GEM:智能大语言模型的训练场
GEM: A Gym for Agentic LLMs
October 1, 2025
作者: Zichen Liu, Anya Sims, Keyu Duan, Changyu Chen, Simon Yu, Xiangxin Zhou, Haotian Xu, Shaopan Xiong, Bo Liu, Chenmien Tan, Chuen Yang Beh, Weixun Wang, Hao Zhu, Weiyan Shi, Diyi Yang, Michael Shieh, Yee Whye Teh, Wee Sun Lee, Min Lin
cs.AI
摘要
大型语言模型(LLMs)的训练范式正从静态数据集转向基于经验的学习,即智能体通过与复杂环境交互来获取技能。为促进这一转变,我们推出了GEM(通用经验生成器),一个专为LLM时代设计的开源环境模拟器。类似于传统强化学习(RL)中的OpenAI-Gym,GEM为环境与智能体之间的交互提供了标准化框架,包括支持高吞吐量的异步向量化执行,以及便于扩展的灵活封装器。

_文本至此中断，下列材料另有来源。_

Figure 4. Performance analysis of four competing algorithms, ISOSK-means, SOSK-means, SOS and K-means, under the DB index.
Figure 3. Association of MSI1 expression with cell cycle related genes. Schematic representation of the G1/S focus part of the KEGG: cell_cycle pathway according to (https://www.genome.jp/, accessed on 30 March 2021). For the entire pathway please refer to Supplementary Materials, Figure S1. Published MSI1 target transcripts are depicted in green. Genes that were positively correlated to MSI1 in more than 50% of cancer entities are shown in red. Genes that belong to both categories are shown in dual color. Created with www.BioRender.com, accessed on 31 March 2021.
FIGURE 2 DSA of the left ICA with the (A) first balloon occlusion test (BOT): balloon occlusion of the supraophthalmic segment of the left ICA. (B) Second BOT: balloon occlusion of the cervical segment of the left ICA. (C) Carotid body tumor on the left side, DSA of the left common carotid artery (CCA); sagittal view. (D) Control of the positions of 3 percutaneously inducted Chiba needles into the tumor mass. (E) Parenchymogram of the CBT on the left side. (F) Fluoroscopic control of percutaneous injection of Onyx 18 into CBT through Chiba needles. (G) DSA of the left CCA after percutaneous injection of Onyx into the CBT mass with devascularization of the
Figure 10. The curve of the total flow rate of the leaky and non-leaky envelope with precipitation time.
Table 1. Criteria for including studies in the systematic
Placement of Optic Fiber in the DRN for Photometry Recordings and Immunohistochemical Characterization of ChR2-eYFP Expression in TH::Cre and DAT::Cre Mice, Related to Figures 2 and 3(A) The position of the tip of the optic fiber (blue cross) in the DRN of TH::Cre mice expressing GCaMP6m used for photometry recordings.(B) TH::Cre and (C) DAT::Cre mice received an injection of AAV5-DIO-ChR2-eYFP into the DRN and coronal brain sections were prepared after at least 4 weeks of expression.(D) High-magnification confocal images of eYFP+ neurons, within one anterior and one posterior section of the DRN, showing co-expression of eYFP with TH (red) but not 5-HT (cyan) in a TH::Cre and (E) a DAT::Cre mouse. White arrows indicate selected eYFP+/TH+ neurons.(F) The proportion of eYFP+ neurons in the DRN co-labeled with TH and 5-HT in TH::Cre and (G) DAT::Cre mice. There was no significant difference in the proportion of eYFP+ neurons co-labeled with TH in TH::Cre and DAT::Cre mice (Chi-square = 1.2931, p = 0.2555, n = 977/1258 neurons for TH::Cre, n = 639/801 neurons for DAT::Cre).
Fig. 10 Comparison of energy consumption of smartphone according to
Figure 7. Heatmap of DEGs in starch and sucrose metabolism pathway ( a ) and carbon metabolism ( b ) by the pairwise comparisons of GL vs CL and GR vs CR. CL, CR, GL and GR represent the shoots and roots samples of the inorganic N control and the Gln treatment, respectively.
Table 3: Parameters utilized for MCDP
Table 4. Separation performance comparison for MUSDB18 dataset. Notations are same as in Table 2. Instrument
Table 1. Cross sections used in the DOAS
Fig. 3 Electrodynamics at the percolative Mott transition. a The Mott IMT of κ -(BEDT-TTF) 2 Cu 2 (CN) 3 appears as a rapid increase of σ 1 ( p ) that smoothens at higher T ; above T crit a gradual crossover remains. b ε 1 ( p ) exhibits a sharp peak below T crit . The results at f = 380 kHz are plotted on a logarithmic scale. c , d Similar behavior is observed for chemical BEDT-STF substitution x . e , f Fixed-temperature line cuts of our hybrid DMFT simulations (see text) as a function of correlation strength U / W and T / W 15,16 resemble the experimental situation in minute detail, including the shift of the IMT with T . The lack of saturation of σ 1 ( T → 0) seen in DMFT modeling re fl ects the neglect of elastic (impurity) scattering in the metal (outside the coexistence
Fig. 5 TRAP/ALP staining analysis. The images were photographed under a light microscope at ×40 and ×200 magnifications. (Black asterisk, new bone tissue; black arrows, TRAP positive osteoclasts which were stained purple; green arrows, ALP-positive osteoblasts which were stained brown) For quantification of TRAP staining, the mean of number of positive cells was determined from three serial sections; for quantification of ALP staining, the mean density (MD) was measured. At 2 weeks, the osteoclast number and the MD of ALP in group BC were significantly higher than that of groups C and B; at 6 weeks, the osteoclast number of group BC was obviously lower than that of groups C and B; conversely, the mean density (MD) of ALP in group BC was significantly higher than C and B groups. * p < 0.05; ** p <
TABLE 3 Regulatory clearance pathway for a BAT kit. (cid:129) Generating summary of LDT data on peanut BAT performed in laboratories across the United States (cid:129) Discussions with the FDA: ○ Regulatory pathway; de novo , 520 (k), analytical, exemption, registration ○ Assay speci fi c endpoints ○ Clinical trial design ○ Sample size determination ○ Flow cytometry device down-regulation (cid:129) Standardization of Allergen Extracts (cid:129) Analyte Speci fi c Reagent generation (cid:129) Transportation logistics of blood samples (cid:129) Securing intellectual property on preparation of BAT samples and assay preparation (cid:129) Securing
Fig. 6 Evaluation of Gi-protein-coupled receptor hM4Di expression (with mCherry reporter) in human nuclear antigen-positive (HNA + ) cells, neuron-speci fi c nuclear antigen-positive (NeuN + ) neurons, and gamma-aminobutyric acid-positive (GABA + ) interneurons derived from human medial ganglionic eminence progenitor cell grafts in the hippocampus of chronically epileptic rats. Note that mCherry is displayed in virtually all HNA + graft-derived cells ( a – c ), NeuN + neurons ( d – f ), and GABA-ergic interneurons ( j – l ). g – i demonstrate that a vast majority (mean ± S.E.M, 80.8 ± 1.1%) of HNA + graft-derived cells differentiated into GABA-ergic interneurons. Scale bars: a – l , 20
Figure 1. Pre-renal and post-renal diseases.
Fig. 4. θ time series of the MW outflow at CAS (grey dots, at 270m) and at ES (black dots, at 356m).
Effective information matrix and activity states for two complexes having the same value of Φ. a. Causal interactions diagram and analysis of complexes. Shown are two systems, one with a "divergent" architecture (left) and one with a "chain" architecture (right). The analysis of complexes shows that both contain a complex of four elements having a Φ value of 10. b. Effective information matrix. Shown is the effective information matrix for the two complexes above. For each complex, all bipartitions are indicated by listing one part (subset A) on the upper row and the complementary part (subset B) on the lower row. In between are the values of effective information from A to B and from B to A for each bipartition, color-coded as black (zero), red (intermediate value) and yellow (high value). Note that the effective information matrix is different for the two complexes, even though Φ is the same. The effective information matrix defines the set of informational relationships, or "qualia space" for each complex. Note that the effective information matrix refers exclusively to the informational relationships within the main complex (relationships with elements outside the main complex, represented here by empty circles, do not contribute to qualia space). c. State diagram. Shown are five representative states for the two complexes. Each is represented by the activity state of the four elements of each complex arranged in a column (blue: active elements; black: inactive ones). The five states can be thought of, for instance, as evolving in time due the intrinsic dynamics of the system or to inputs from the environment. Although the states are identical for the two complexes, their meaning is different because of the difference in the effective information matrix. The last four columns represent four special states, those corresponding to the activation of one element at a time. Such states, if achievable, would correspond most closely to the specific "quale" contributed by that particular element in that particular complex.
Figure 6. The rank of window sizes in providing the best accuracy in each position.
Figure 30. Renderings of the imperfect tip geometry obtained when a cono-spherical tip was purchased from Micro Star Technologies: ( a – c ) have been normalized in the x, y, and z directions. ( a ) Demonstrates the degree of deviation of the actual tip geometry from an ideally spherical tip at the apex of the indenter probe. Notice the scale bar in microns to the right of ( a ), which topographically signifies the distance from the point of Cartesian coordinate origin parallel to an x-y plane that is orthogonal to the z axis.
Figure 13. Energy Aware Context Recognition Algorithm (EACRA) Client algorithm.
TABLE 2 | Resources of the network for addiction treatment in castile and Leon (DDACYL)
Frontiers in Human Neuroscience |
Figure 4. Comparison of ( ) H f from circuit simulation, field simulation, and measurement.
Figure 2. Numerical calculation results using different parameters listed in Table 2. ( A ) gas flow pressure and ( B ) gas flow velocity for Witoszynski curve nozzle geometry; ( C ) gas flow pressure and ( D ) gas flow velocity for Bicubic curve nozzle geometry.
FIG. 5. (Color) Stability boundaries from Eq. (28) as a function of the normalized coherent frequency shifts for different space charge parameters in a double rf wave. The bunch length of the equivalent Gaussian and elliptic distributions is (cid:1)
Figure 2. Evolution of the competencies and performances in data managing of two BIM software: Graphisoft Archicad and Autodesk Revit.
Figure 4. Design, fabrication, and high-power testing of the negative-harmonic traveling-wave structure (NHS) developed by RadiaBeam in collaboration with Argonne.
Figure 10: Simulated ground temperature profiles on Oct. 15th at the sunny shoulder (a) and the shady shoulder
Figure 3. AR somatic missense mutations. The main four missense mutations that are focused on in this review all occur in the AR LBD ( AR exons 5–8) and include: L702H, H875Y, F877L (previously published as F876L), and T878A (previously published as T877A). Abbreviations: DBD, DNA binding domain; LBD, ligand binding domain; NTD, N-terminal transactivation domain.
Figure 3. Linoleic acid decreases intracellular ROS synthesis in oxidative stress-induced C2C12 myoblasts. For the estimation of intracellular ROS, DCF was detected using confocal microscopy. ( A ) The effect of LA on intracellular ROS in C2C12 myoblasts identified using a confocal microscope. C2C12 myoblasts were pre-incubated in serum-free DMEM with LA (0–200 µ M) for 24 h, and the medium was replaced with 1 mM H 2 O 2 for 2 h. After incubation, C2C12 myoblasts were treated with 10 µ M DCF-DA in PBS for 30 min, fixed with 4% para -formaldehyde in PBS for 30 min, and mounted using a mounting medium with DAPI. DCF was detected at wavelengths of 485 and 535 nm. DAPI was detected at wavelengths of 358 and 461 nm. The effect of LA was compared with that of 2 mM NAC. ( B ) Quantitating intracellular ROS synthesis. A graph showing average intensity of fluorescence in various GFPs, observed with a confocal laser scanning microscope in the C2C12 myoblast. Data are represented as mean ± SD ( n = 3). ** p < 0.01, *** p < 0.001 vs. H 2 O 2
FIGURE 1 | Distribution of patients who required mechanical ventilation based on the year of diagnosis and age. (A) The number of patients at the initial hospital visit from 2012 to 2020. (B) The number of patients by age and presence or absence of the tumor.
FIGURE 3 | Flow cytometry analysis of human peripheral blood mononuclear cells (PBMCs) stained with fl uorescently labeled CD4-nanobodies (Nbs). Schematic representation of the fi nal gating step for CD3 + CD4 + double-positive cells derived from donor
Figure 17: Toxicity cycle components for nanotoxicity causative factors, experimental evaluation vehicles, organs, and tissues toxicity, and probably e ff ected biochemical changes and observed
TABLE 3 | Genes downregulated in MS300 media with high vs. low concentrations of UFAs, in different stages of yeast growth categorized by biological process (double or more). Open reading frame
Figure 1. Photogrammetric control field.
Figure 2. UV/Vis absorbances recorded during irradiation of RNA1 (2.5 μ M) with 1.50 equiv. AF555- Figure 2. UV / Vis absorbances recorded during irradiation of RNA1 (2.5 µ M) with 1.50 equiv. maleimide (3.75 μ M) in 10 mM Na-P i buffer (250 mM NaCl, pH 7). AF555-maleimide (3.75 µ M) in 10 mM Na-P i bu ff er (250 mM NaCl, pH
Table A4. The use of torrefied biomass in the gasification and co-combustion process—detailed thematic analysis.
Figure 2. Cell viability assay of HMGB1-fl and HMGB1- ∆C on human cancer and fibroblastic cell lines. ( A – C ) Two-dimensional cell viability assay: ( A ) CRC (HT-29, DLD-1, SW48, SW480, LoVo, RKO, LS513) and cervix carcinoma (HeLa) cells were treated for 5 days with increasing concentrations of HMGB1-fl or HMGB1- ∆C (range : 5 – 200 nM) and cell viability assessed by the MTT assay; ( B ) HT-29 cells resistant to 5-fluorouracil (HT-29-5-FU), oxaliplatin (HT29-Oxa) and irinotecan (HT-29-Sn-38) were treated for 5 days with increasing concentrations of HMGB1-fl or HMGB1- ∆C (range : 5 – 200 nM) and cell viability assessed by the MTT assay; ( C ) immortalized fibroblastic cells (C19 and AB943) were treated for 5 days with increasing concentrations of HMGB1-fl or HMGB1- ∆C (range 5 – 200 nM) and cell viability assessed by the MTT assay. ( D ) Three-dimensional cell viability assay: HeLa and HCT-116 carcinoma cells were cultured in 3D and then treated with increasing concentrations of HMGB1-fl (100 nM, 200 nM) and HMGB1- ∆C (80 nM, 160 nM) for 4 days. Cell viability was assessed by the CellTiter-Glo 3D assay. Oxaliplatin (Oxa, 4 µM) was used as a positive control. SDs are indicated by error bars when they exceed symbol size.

GEM还配备了一系列多样化的环境、强大的集成工具,以及单文件示例脚本,展示了如何将GEM与五种流行的RL训练框架结合使用。此外,我们还利用带有回报批量归一化的REINFORCE(ReBN)算法,在24个环境中建立了一组基线,与GRPO不同,ReBN完全兼容每回合密集奖励的完整RL设置,并提供了更优的信用分配机制。我们进一步使用GEM在单回合和多回合设置下对PPO、GRPO和REINFORCE进行了公平对比基准测试,以揭示算法设计的优劣。最后,GEM不仅作为训练环境,还充当了便捷的评估工具包。我们期望这一框架能够加速未来智能型LLM的研究进程。
English
The training paradigm for large language models (LLMs) is moving from static
datasets to experience-based learning, where agents acquire skills via
interacting with complex environments. To facilitate this transition we
introduce GEM (General Experience Maker), an open-source environment simulator
designed for the age of LLMs. Analogous to OpenAI-Gym for traditional
reinforcement learning (RL), GEM provides a standardized framework for the
environment-agent interface, including asynchronous vectorized execution for
high throughput, and flexible wrappers for easy extensibility. GEM also
features a diverse suite of environments, robust integrated tools, and
single-file example scripts demonstrating using GEM with five popular RL
training frameworks. Along with this, we also provide a set of baselines across
24 environments using REINFORCE with Return Batch Normalization (ReBN), which
-- unlike GRPO -- is compatible with the full RL setting of dense per-turn
rewards and offers better credit assignment. We further conduct apple-to-apple
benchmarking of PPO, GRPO and REINFORCE in both single- and multi-turn settings
using GEM to shed light on the algorithmic designs. Lastly, GEM also functions
as a convenient evaluation toolkit besides a training environment. We hope this
framework can help accelerate future agentic LLM research.